それが、ともすると高橋野球をぼんやりしたものにしていた可能性があるように思える。
しかし終盤の戦いで一軍昇格した畠世周投手の起用では、我を押し通す場面があった。斎藤雅樹投手総合コーチは故障上がりの畠は1イニング限定にこだわっていたが、9月23日の阪神戦で回またぎをさせる決断をしたのは高橋監督だったのだ。
最終戦となった9日の阪神戦では2対1とリードした5回2死一、二塁から陽岱鋼外野手が右翼線にタイムリー三塁打を放つと手を叩きながら絶叫。
同点の7回に秘蔵っ子・岡本和真内野手の勝ち越し本塁打が飛び出るとベンチで激しくガッツポーズを見せるなど感情を爆発させる場面が何度もあった。
また7回1死一、三塁から小林誠司捕手のスクイズでダメ押し点をもぎ取ると5点差の9回にあえて菅野を投入したのも、監督と菅野の思いが1つになった結果だったという。
要は辞任発表で監督が開き直り、選手はアドレナリンが噴出している。
いまの巨人は、シーズン中の巨人とはちょっと違ったチームになっているということだ。
神宮球場は巨人の鬼門のひとつ!?
もともと自力のある選手が揃っているだけに、そういう“特別感”のある巨人は、対戦する相手チームにとっては、ちょっとやっかいな存在になるのかもしれない。
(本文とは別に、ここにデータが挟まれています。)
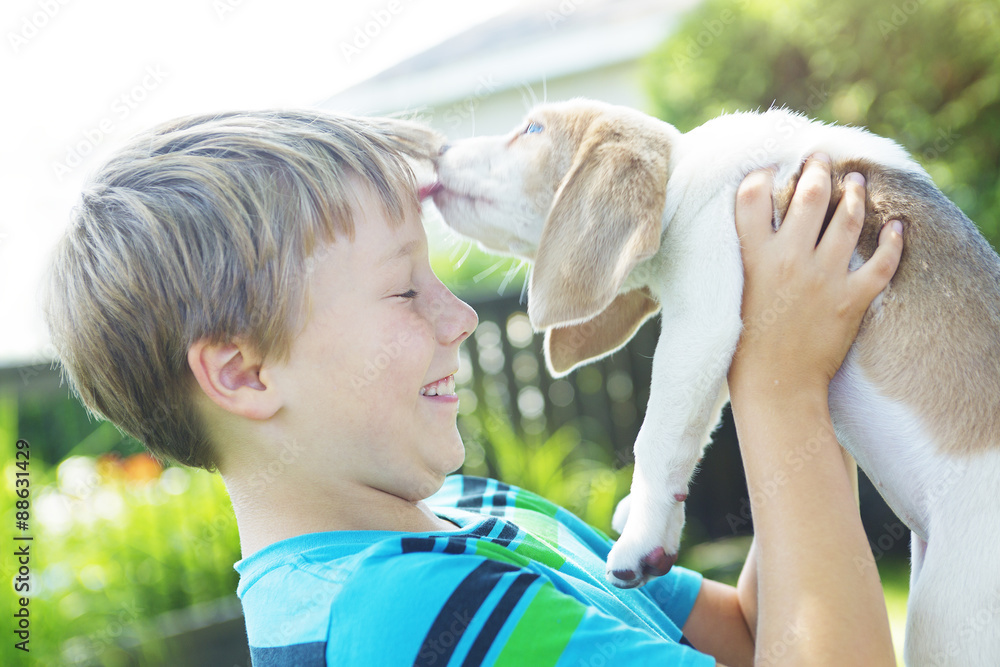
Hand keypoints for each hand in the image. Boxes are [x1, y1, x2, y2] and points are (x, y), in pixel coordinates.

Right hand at [727, 153, 903, 395]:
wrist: (775, 387)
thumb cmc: (741, 346)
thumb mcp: (728, 294)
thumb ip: (739, 259)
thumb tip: (742, 232)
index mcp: (752, 257)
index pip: (755, 196)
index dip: (763, 175)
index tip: (770, 169)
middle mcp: (789, 259)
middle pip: (808, 196)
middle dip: (817, 170)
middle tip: (820, 159)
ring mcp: (824, 278)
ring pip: (847, 219)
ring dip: (853, 193)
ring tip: (855, 181)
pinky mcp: (852, 299)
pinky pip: (882, 261)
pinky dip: (894, 241)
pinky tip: (898, 226)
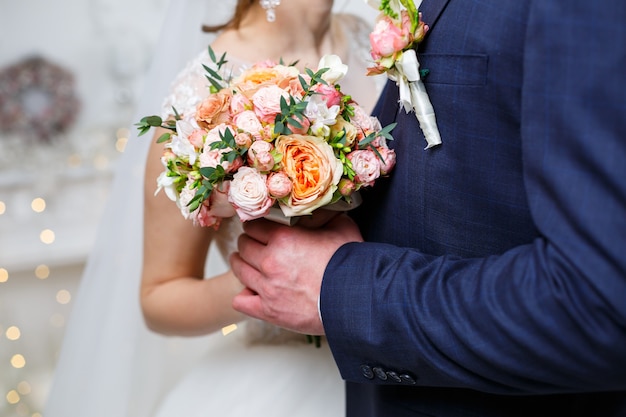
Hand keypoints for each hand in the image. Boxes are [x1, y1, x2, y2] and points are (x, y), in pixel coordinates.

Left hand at [230, 213, 362, 334]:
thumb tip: (319, 207)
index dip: (256, 226)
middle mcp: (270, 261)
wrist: (356, 298)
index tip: (259, 228)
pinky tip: (251, 292)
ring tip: (247, 263)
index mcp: (284, 239)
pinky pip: (241, 301)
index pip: (254, 226)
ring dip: (241, 264)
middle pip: (244, 246)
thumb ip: (324, 216)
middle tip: (253, 244)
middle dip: (247, 243)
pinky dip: (244, 296)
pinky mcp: (270, 311)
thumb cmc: (351, 263)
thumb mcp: (341, 228)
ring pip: (239, 270)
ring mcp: (268, 288)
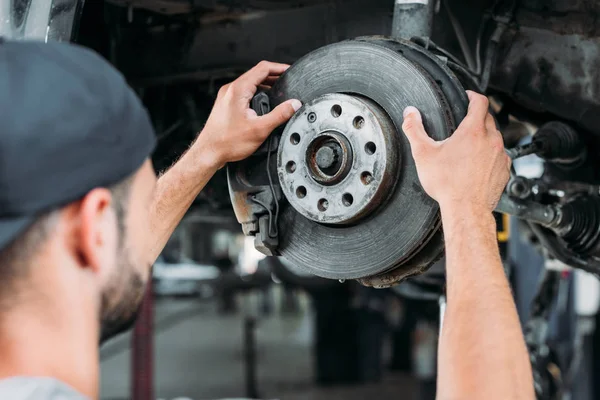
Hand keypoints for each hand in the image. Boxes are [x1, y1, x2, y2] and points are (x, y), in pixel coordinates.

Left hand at [198, 61, 301, 167]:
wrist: (209, 153)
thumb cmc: (227, 142)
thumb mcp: (260, 129)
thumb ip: (280, 115)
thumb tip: (294, 105)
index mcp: (238, 90)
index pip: (263, 68)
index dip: (279, 68)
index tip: (290, 70)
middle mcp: (230, 90)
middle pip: (256, 74)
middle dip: (274, 77)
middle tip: (288, 83)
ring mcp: (227, 96)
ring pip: (250, 84)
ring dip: (265, 86)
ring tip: (278, 93)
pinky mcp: (226, 104)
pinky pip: (244, 92)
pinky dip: (256, 94)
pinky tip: (263, 105)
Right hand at [401, 91, 510, 212]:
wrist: (466, 210)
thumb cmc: (447, 184)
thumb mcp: (423, 154)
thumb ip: (414, 130)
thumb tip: (409, 113)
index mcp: (473, 131)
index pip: (480, 101)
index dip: (473, 96)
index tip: (467, 97)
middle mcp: (491, 140)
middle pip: (488, 118)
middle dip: (477, 117)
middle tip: (464, 123)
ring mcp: (501, 155)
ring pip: (495, 137)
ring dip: (484, 137)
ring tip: (469, 145)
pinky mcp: (505, 170)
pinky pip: (500, 155)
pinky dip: (490, 155)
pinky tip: (477, 164)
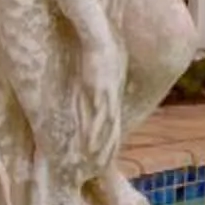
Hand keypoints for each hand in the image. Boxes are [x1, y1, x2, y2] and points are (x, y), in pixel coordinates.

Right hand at [72, 28, 121, 163]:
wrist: (100, 38)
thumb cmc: (101, 47)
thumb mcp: (103, 64)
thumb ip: (99, 76)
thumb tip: (98, 79)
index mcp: (113, 93)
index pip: (114, 120)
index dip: (112, 137)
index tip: (109, 151)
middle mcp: (112, 98)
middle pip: (113, 129)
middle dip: (110, 148)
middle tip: (105, 166)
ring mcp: (106, 97)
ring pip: (106, 128)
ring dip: (102, 146)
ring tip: (98, 164)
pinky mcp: (98, 94)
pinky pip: (96, 118)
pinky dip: (94, 133)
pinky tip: (91, 147)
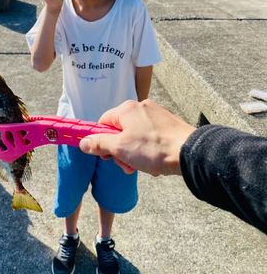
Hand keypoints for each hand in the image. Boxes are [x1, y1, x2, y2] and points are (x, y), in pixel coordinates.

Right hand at [79, 99, 195, 176]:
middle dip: (121, 151)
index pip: (103, 122)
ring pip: (136, 135)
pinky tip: (156, 163)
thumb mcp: (120, 148)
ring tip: (145, 167)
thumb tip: (83, 142)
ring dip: (135, 154)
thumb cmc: (153, 149)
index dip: (101, 141)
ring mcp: (157, 114)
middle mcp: (141, 106)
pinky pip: (152, 136)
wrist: (189, 152)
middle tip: (127, 166)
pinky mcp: (169, 123)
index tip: (106, 156)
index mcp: (126, 109)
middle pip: (120, 130)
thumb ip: (99, 143)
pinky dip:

その巨人のファーストステージの戦いは神宮でのヤクルト戦となる。
今季のヤクルトとの対戦成績は11勝13敗1分とほぼ互角。
ただこと神宮球場に限ってみると3勝6敗と大きく負け越してマツダスタジアムにつぐ鬼門の球場の1つとなっている。しかし、そういうことを含めていまの巨人には過去のデータは通用しないのかもしれない。